Work to complete. From the forum exchange on error handling in PLC programming below, print everything from "I am offering" down to "try-catch in PLCs." word for word.

Text passage.
<<<<

I don't understand where your experience comes from.

My experience comes from working 10 hours a day since I was 14 years old.

Relevance?

Shian_Lee said...

And I still think that your last answer is avoiding my question.

I don't know how to make it any clearer - try/catch became popular among novice programmers because it appeared to be easier.

If that doesn't answer your question, please restate it.

Shian_Lee said...

Any sane human being knows that ANY machine, including PLC, can fail. And in the PLC area there are many methods and backups for this case, yet accidents happen, and yet many programmers and electricians are careless.

I am offering here to consider error handling from a different point of view.

You seemed to be saying that in PLC programming, one was not suppose to use a concept like try-catch in PLCs.

Shian_Lee said...

I don't know why computer program has to break its own logic and fall into a dangerous game of throw and catch. In more critical programs, such as PLC programs, this considered to be the most non-robust behaviour.

That's why there is no "fatal error" in PLC, since PLC should never stop its operation.

I just pointed out that this is wrong, and PLC programming often makes use of the try-catch concept (albeit under a different name).

Shian_Lee said...

Take it or leave it.

Excuse me of being rude, but I wonder where your experience comes from.

From actually working with PLC code.

>>>>

Dataset.
<<<<

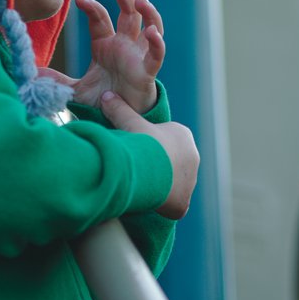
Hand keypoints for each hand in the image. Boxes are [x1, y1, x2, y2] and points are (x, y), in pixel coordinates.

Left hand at [40, 0, 164, 113]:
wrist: (118, 121)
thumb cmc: (102, 99)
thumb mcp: (74, 89)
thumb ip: (56, 80)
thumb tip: (32, 74)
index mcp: (105, 44)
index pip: (99, 18)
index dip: (91, 7)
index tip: (78, 0)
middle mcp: (124, 44)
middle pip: (128, 12)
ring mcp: (137, 55)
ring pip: (149, 26)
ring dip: (147, 12)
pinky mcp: (147, 71)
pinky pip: (156, 54)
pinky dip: (157, 43)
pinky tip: (152, 32)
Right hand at [100, 92, 197, 219]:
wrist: (149, 169)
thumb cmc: (143, 142)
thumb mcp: (129, 122)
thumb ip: (119, 110)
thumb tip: (106, 95)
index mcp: (183, 136)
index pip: (167, 142)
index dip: (149, 146)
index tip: (136, 151)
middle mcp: (193, 158)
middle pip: (170, 163)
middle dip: (156, 166)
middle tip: (136, 169)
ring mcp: (190, 182)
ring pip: (172, 184)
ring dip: (159, 185)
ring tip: (138, 184)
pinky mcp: (183, 202)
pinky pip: (171, 204)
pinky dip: (160, 204)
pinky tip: (146, 201)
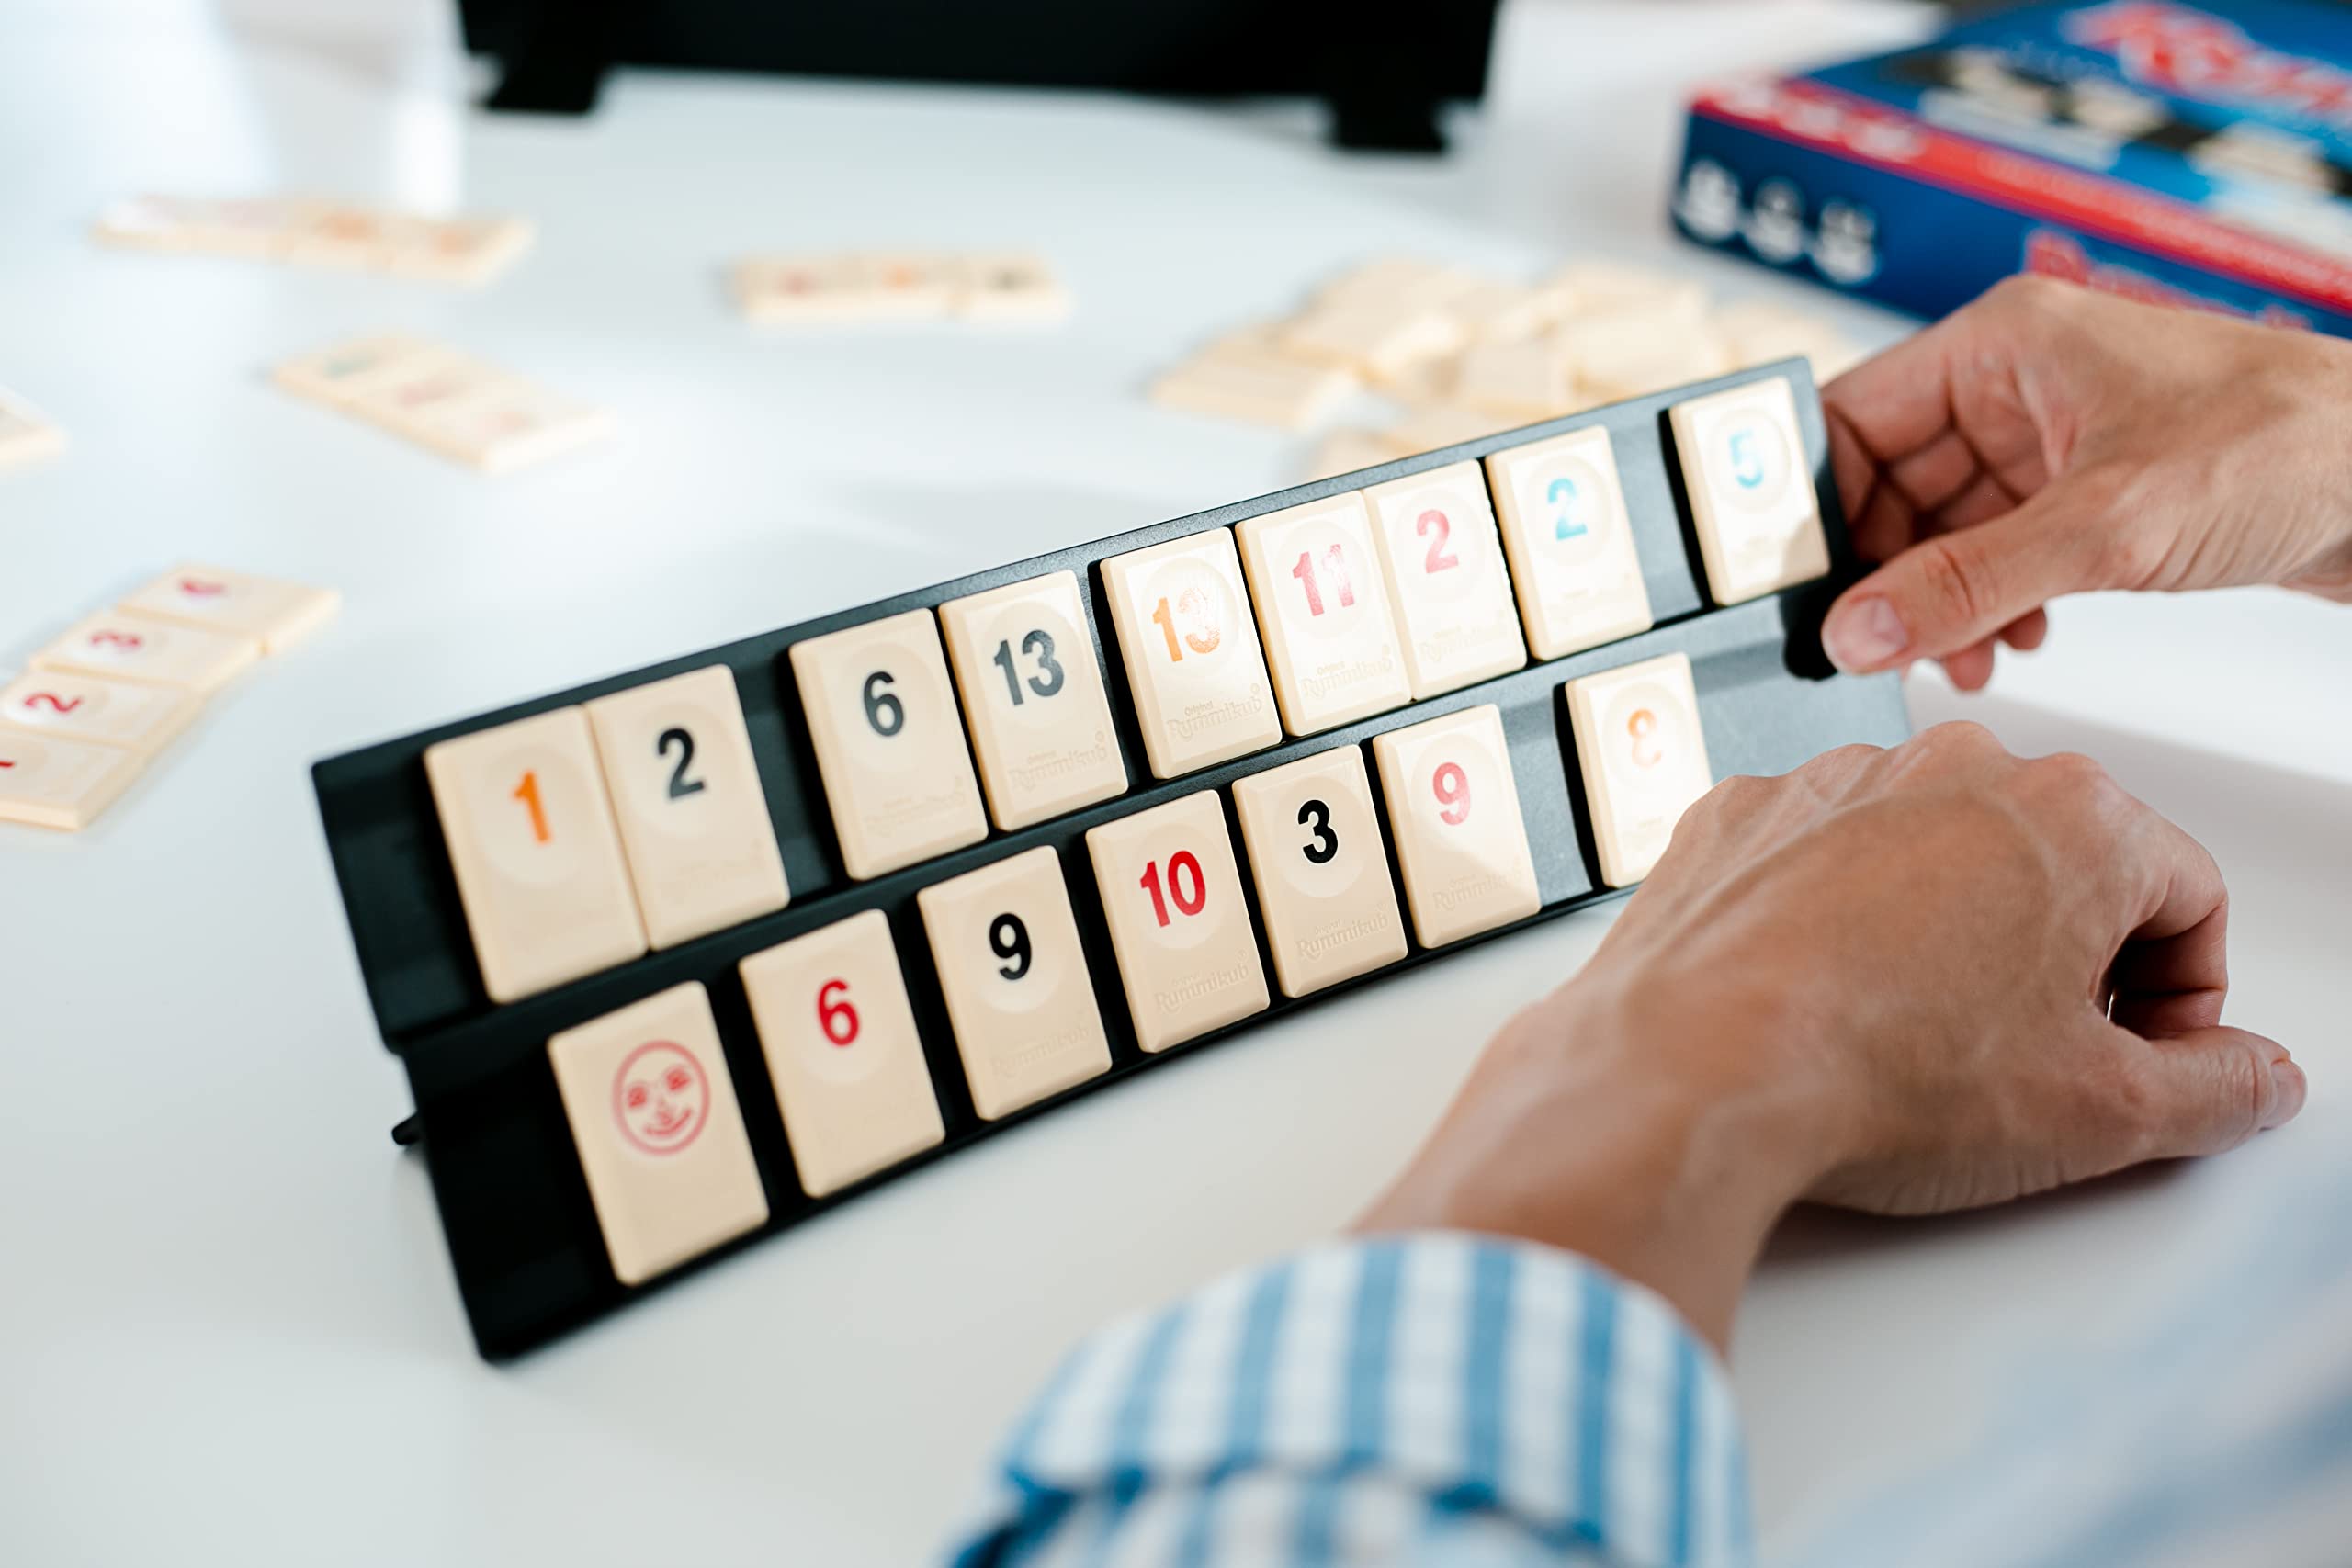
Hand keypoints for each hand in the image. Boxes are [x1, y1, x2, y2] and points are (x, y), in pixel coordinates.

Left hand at [1354, 723, 2304, 1346]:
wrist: (1689, 1072)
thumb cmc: (1881, 1075)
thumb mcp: (2101, 1116)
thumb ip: (2214, 1088)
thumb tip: (2247, 1077)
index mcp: (2075, 816)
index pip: (2185, 896)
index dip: (2182, 996)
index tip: (2147, 1056)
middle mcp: (1952, 770)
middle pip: (2060, 862)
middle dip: (2064, 958)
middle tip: (2028, 1057)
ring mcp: (1834, 783)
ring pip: (1933, 854)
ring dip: (1944, 932)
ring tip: (1907, 1035)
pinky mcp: (1741, 816)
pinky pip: (1820, 858)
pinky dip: (1833, 919)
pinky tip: (1820, 999)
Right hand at [1819, 276, 2351, 688]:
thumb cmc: (2286, 445)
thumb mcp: (2106, 527)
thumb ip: (1967, 585)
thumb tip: (1853, 635)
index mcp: (1999, 346)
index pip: (1849, 419)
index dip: (1807, 503)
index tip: (1784, 584)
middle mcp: (2012, 385)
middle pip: (1884, 486)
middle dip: (1879, 575)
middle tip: (1872, 648)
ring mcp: (2046, 442)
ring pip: (1937, 530)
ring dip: (1935, 603)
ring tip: (1957, 658)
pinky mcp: (2083, 494)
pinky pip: (1992, 554)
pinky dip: (1988, 605)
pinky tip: (2016, 641)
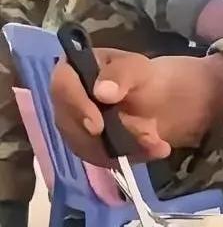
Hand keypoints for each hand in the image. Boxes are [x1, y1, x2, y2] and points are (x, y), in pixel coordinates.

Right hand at [51, 48, 222, 165]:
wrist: (151, 100)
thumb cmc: (138, 77)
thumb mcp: (136, 67)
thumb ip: (121, 75)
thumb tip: (102, 93)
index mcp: (69, 72)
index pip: (62, 89)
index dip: (77, 108)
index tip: (97, 126)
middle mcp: (64, 103)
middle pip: (72, 125)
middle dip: (110, 134)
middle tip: (146, 134)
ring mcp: (74, 129)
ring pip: (89, 147)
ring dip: (126, 147)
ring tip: (156, 141)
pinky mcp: (88, 149)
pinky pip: (104, 159)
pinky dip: (131, 156)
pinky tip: (155, 149)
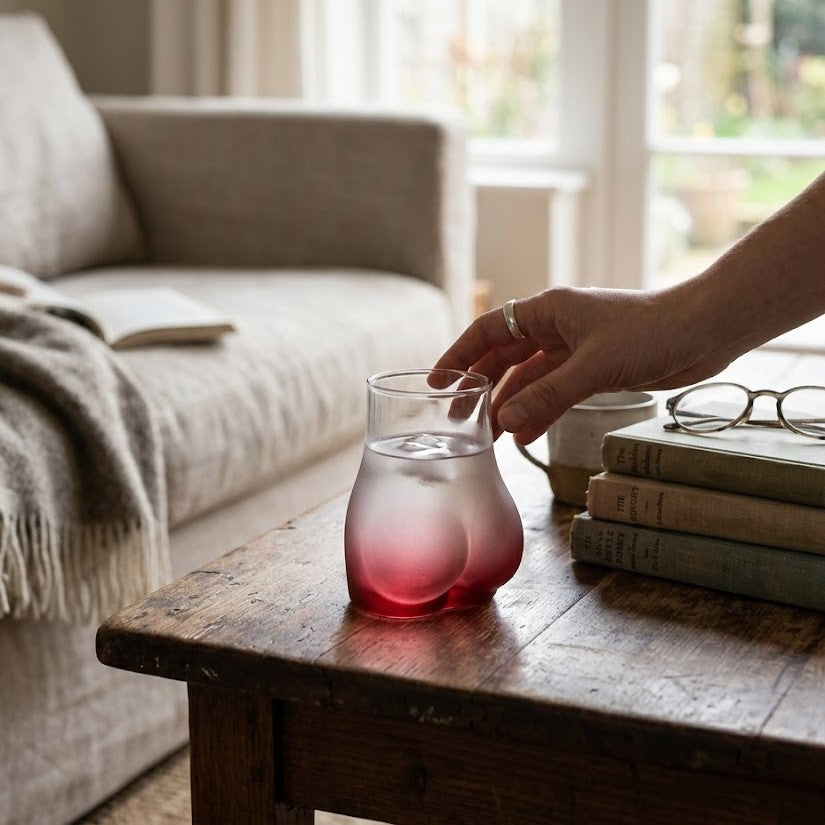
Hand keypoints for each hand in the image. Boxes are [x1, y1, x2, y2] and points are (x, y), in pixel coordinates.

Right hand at [435, 286, 737, 443]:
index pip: (489, 331)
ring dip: (511, 405)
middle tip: (459, 418)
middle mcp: (556, 327)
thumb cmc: (651, 331)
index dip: (459, 355)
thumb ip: (548, 394)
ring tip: (490, 436)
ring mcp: (574, 350)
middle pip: (505, 358)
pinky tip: (526, 434)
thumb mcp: (593, 366)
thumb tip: (506, 420)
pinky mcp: (593, 370)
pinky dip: (540, 412)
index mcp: (548, 310)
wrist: (704, 332)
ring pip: (530, 380)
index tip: (437, 381)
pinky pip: (555, 393)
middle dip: (482, 387)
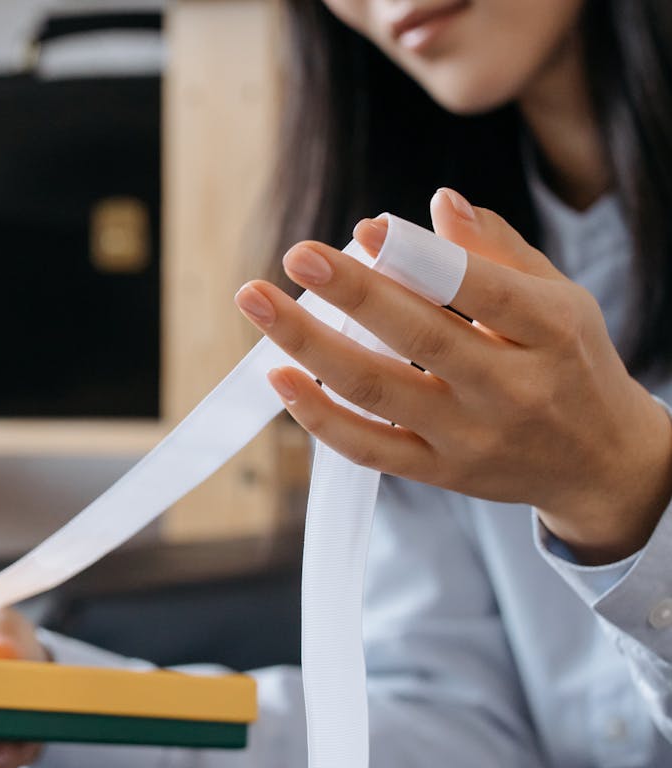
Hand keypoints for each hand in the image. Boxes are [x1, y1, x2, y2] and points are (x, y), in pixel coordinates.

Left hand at [235, 187, 671, 564]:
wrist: (602, 464)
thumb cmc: (568, 362)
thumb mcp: (557, 299)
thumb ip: (494, 252)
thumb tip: (435, 204)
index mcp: (551, 332)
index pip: (483, 289)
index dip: (420, 259)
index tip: (363, 229)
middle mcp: (512, 389)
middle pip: (421, 338)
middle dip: (354, 293)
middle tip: (297, 254)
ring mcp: (471, 438)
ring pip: (379, 391)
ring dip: (310, 346)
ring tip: (256, 304)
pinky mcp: (440, 473)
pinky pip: (369, 448)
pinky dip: (319, 416)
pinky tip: (278, 377)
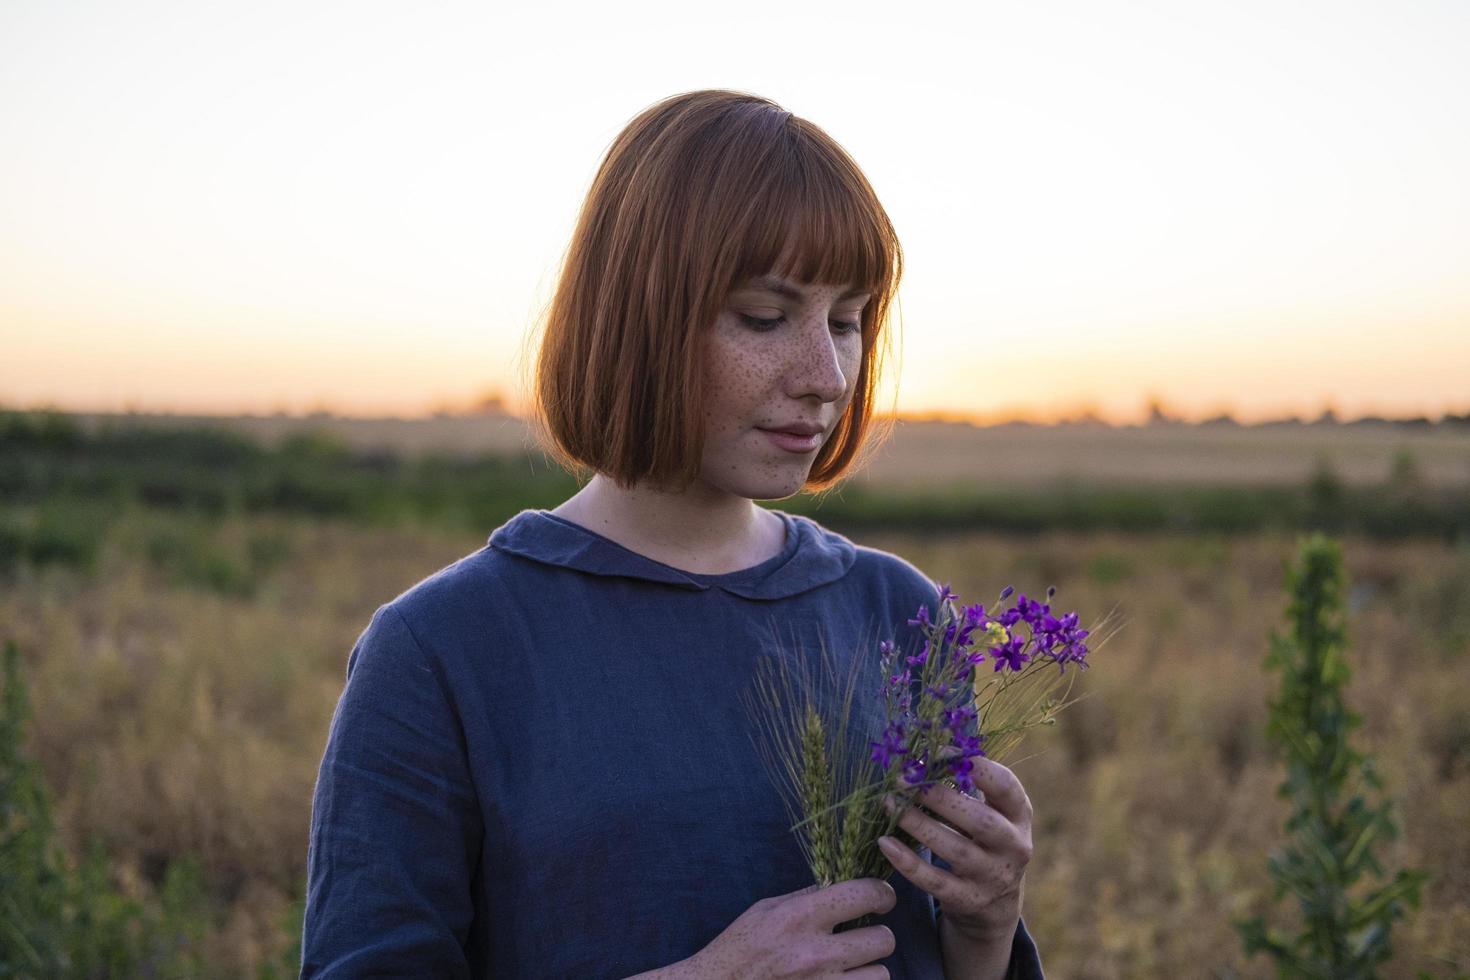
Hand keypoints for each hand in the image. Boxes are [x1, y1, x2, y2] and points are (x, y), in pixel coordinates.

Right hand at [656, 878, 897, 978]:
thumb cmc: (741, 946)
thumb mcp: (768, 909)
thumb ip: (807, 897)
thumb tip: (842, 882)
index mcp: (800, 917)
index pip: (863, 895)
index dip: (881, 892)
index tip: (880, 896)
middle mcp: (815, 953)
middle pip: (883, 939)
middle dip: (878, 933)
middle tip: (864, 934)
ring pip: (881, 974)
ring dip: (870, 968)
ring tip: (852, 963)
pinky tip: (843, 979)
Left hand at [878, 755, 1032, 944]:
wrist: (996, 902)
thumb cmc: (983, 838)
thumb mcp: (990, 810)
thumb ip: (967, 782)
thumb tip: (924, 746)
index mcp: (1019, 815)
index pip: (1005, 786)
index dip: (975, 766)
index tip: (939, 752)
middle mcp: (1013, 846)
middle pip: (980, 821)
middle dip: (940, 797)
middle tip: (904, 779)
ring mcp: (992, 877)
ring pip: (955, 851)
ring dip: (918, 824)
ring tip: (888, 802)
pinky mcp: (969, 900)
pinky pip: (935, 882)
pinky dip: (908, 862)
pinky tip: (885, 842)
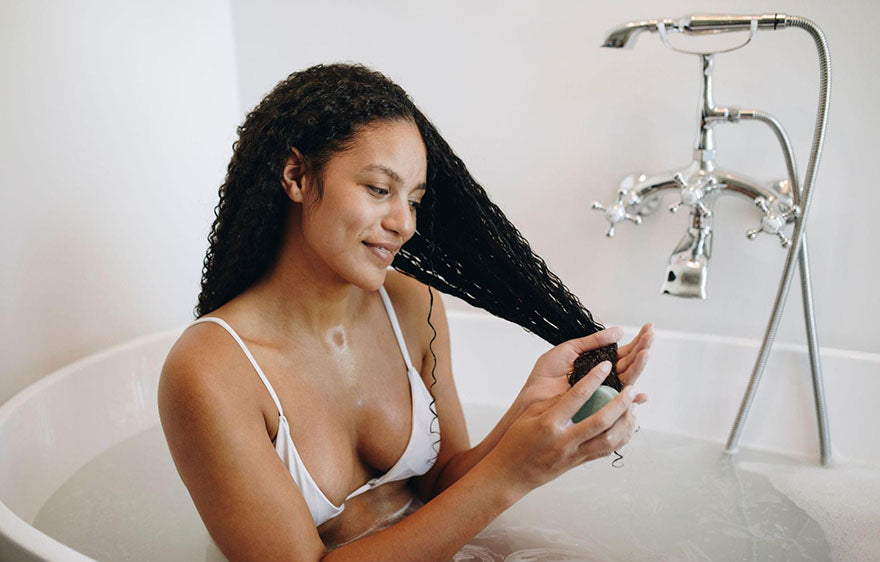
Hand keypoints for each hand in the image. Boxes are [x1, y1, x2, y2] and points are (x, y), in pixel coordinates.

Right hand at [487, 361, 639, 495]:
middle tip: (631, 389)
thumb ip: (553, 402)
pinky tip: (626, 426)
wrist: (511, 473)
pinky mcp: (579, 463)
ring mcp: (573, 454)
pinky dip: (620, 438)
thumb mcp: (529, 416)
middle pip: (601, 421)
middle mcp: (564, 440)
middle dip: (620, 403)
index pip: (576, 397)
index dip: (594, 379)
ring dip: (625, 423)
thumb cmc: (516, 441)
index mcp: (549, 424)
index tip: (606, 366)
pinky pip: (605, 451)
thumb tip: (577, 389)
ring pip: (609, 440)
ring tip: (633, 407)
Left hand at [515, 323, 653, 409]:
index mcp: (596, 363)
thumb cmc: (544, 377)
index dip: (636, 339)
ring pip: (628, 378)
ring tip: (646, 350)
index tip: (648, 327)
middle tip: (652, 334)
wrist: (531, 399)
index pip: (622, 351)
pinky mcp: (599, 406)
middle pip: (629, 362)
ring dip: (639, 364)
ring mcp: (603, 392)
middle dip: (642, 347)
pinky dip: (632, 395)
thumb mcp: (568, 351)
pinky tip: (640, 389)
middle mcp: (603, 378)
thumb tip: (618, 331)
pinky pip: (619, 400)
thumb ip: (592, 342)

>>>>

Result of the exercise.
I am offering here to consider error handling from a different point of view.

You seemed to be saying that in PLC programming, one was not suppose to use a concept like try-catch in PLCs.